● Extracted material
·····

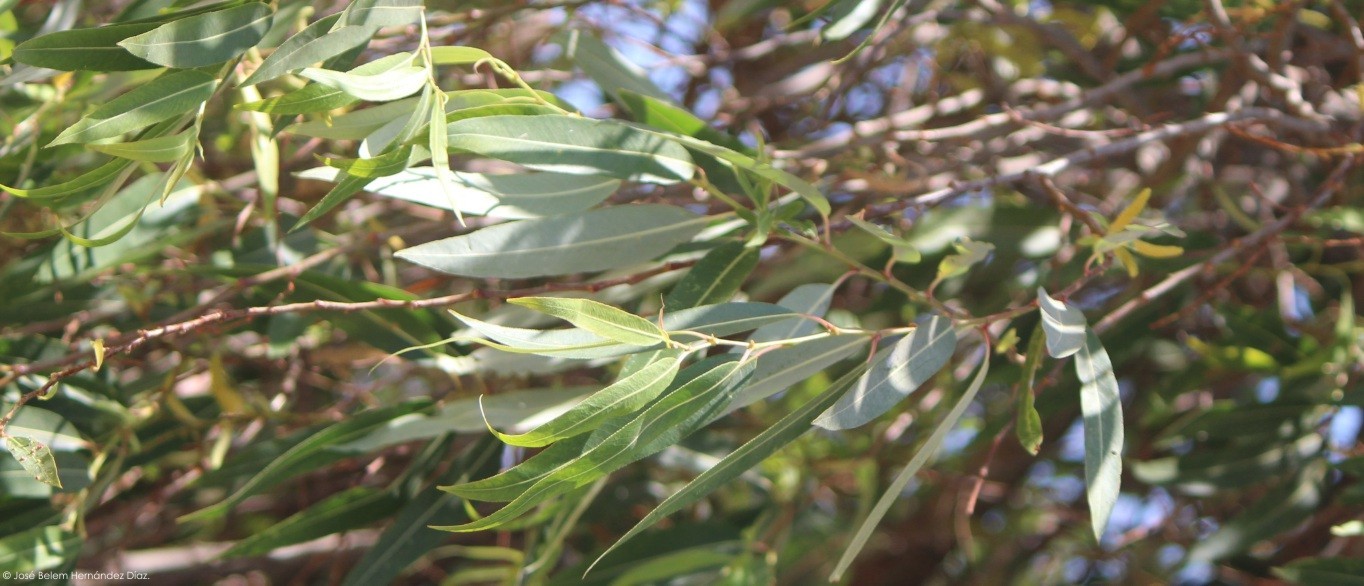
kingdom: Plantae
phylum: Tracheophyta
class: Magnoliopsida
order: Malpighiales
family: Salicaceae
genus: Salix
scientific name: Salix bonplandiana
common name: Bonpland’s willow
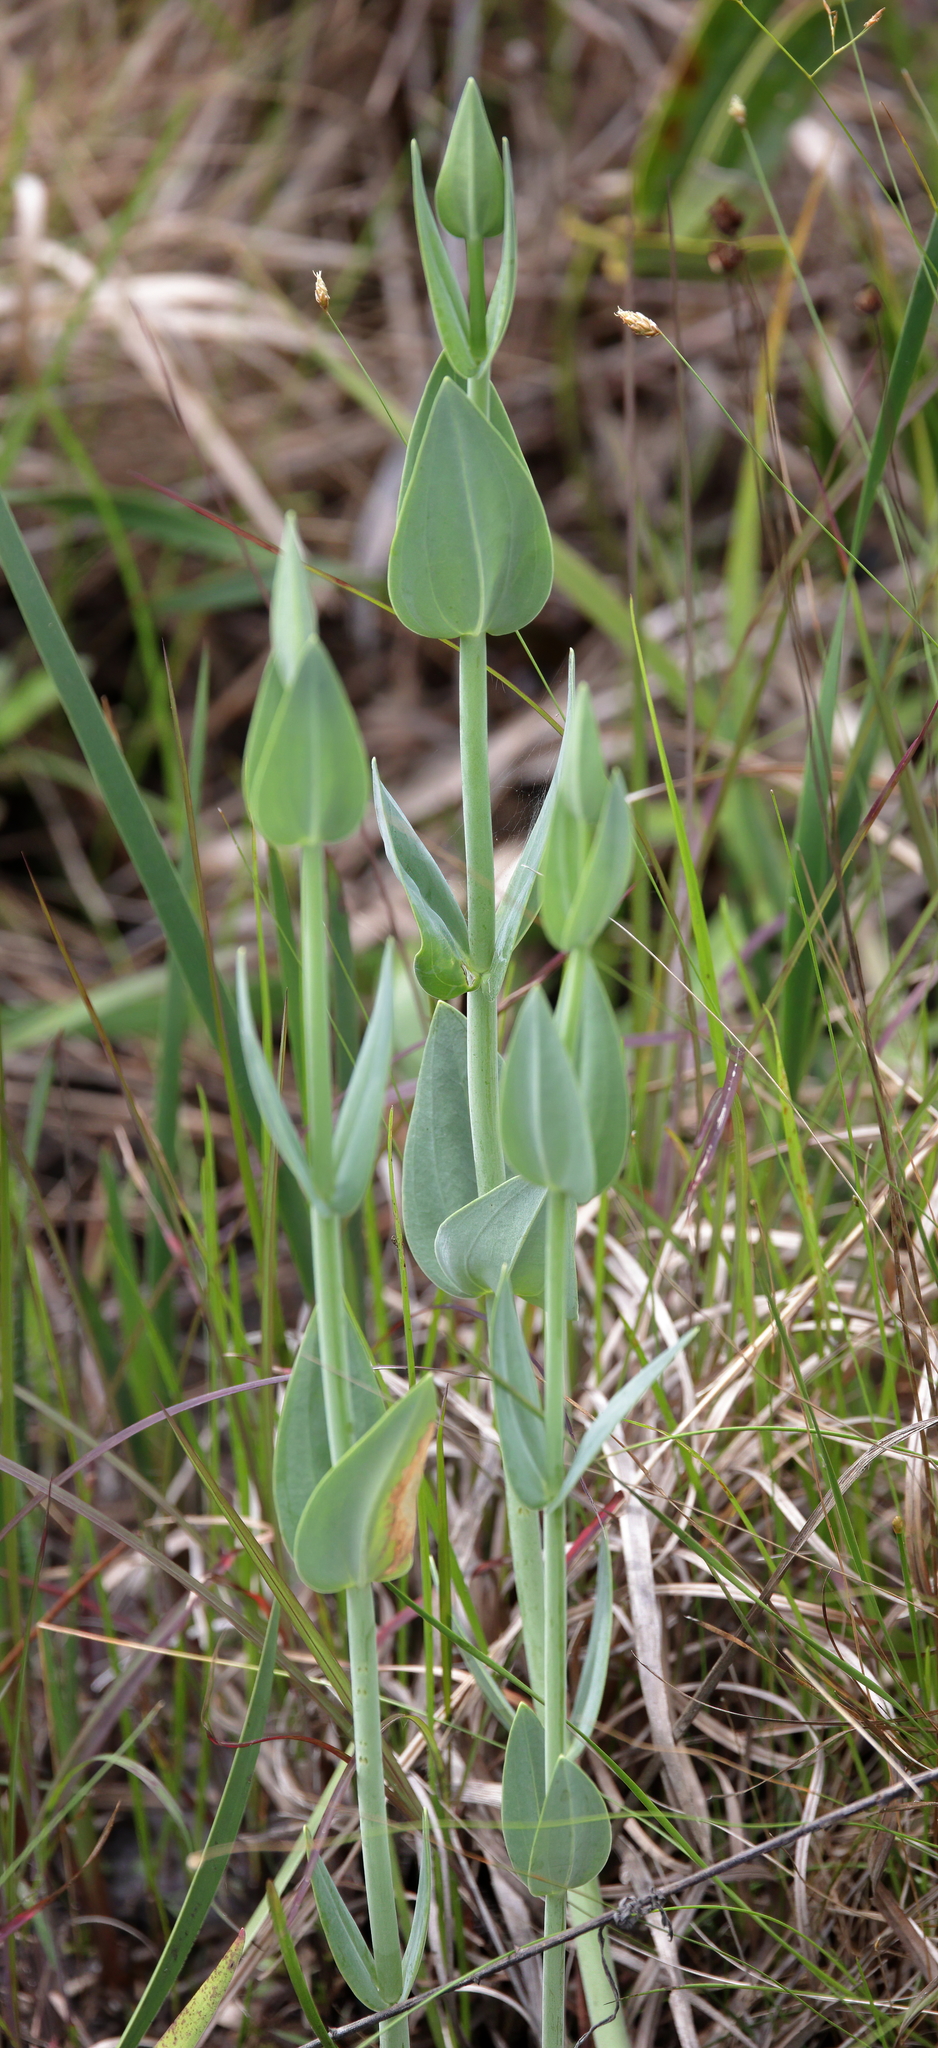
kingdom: Plantae
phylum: Tracheophyta
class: Magnoliopsida
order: Gentianales
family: Gentianaceae
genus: Eustoma
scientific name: Eustoma exaltatum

·····

Extract every text line from the data above, word for word and in the same order. Omit the pictures.

● Solution to this exercise
kingdom: Plantae
phylum: Tracheophyta
class: Magnoliopsida
order: Malpighiales
family: Salicaceae
genus: Salix
scientific name: Salix bonplandiana
common name: Bonpland’s willow
kingdom: Plantae
phylum: Tracheophyta
class: Magnoliopsida
order: Gentianales
family: Gentianaceae
genus: Eustoma
scientific name: Eustoma exaltatum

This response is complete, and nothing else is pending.